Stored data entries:

※ ※ ※

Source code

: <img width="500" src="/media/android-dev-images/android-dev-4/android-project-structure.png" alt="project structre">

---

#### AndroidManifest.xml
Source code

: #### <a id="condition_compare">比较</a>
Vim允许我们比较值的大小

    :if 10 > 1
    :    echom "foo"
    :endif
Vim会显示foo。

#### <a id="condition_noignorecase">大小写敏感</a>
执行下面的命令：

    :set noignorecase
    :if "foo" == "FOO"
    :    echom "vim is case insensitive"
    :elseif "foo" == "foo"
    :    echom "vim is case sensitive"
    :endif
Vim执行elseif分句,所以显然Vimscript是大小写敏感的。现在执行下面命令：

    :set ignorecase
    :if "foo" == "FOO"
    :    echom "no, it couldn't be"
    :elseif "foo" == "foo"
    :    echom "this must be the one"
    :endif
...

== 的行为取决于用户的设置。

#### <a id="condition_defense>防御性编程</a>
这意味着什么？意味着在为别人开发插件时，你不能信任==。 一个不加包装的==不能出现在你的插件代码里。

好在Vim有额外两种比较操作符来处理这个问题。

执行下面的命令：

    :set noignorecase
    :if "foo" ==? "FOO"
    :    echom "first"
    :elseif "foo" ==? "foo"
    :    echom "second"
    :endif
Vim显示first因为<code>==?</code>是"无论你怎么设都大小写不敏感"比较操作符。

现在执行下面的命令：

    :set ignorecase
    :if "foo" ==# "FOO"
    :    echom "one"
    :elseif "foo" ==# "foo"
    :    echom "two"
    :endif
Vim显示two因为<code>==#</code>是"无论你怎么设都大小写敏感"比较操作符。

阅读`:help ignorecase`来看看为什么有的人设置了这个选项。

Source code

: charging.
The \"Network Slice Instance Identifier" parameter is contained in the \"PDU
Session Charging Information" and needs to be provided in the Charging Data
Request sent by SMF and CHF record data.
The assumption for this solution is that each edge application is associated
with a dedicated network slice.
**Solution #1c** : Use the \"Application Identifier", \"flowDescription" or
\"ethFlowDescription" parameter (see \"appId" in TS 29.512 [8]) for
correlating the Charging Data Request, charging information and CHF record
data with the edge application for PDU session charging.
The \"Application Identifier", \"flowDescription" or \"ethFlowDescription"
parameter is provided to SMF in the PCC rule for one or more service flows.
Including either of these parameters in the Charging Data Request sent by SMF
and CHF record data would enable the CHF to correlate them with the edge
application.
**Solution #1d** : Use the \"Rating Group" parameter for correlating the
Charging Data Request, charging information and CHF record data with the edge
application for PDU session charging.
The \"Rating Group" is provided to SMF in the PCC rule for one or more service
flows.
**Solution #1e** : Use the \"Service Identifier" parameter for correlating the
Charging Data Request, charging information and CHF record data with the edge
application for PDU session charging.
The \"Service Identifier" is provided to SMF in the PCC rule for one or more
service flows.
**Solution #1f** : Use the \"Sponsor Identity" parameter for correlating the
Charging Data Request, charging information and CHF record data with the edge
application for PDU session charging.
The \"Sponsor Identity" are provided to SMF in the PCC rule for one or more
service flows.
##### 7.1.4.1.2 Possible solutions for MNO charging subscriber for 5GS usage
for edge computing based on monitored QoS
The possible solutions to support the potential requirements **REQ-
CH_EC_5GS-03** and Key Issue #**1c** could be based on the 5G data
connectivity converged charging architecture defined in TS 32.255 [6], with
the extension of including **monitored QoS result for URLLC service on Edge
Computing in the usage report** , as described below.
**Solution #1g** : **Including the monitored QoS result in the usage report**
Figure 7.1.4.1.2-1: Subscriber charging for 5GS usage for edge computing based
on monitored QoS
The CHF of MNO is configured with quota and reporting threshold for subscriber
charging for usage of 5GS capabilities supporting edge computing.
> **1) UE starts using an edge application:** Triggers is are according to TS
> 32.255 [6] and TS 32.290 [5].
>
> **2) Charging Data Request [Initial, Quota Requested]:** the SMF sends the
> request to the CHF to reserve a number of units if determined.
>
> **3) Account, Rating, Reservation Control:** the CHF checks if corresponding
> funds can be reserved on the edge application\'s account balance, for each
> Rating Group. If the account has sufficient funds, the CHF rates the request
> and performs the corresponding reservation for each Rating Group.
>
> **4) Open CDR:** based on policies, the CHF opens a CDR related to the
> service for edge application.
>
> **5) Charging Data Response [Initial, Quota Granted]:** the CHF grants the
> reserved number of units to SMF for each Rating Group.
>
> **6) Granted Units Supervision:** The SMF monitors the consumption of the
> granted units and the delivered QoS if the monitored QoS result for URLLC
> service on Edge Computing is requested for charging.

※ ※ ※

Goal of the exercise: Please copy, character for character, the part of the items above that opens with the line containing "好在Vim有额外两种比较操作符来处理这个问题。" and closes with the line containing "Vim显示two因为<cod", including both of those lines.

Output for this exercise:
好在Vim有额外两种比较操作符来处理这个问题。

执行下面的命令：

    :set noignorecase
    :if "foo" ==? "FOO"
    :    echom "first"
    :elseif "foo" ==? "foo"
    :    echom "second"
    :endif
Vim显示first因为<code>==?</code>是"无论你怎么设都大小写不敏感"比较操作符。

现在执行下面的命令：

    :set ignorecase
    :if "foo" ==# "FOO"
    :    echom "one"
    :elseif "foo" ==# "foo"
    :    echom "two"
    :endif
Vim显示two因为<code>==#</code>是"无论你怎么设都大小写敏感"比较操作符。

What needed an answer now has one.